START TEXT
I'm processing a list of files, and want to check the filenames against a list of regex, like:

IGNORE_FILES = [
    re.compile('^./Vendor.*'),
    re.compile('^./Pods.*'), 
    …
]

def in_blacklist(file):
    return len(list(filter(lambda r: r.match(file) != None, IGNORE_FILES))) > 0

def in_whitelist(file):
    return SWIFT_FILE_REGEX.match(file) != None

def files():
    valid_files = []
    for root, dirs, files in os.walk('.'):
        for file in files:
            if in_whitelist(file) and not in_blacklist(root):
                valid_files.append("%s/%s" % (root, file))
    return valid_files


I'm looking for a smoother way to write:

len(list(filter(lambda r: r.match(root) != None, IGNORE_FILES))) == 0


I feel that it's not so easy to read, and especially with the list(..)

Solution

You can build one regex out of the list of regexes by

'|'.join(IGNORE_FILES)


(Well, before running re.compile on them...)

Then your in_blacklist function becomes as easy to write and read as in_whitelist.

I further assume that you don't want to ignore paths that start with any letter, but those starting with a literal dot (which is what os.walk('.') yields). So you need to escape those leading dots.
END TEXT
- _TASKS FOR THIS EXERCISE_
1. Please list every function the file-filtering text defines with def.
2. In the file-filtering text, why does the solution say the leading dots in the ignore patterns have to be escaped?
Rely only on the file-filtering text for these answers.
START EXTRACTED ENTRIES
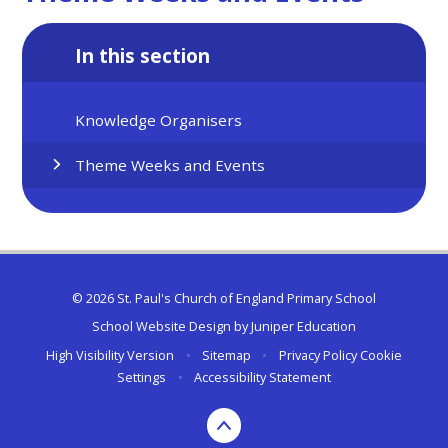
In this section
Knowledge Organisers
Theme Weeks and Events
© 2026 St. Paul's Church of England Primary School
School Website Design by
Juniper Education
High Visibility Version
•
Sitemap
•
Privacy Policy
Cookie
Settings
•
Accessibility Statement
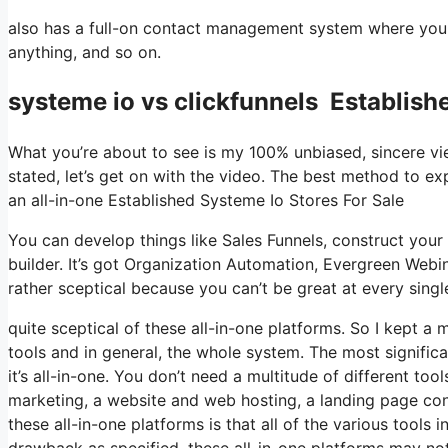
also has a full-on contact management system where you s
anything, and so on.
systeme io vs clickfunnels Establish
What you’re about to see is my 100% unbiased, sincere view
stated, let’s get on with the video. The best method to exp
an all-in-one Established Systeme Io Stores For Sale
You can develop things like Sales Funnels, construct your e
builder. It’s got Organization Automation, Evergreen Webi
rather sceptical because you can’t be great at every single
quite sceptical of these all-in-one platforms. So I kept a 
tools and in general, the whole system. The most significa
it’s all-in-one. You don’t need a multitude of different too
marketing, a website and web hosting, a landing page con
these all-in-one platforms is that all of the various tools 
drawback as specified, these all-in-one platforms may not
END EXTRACTED ENTRIES
- _RESPONSES FOR EACH TASK_
1. in_blacklist, in_whitelist, files

2. Without escaping, the leading dot would match paths that start with any character. The intent is to ignore only paths that start with a literal dot, which is what os.walk('.') yields, so those dots must be escaped.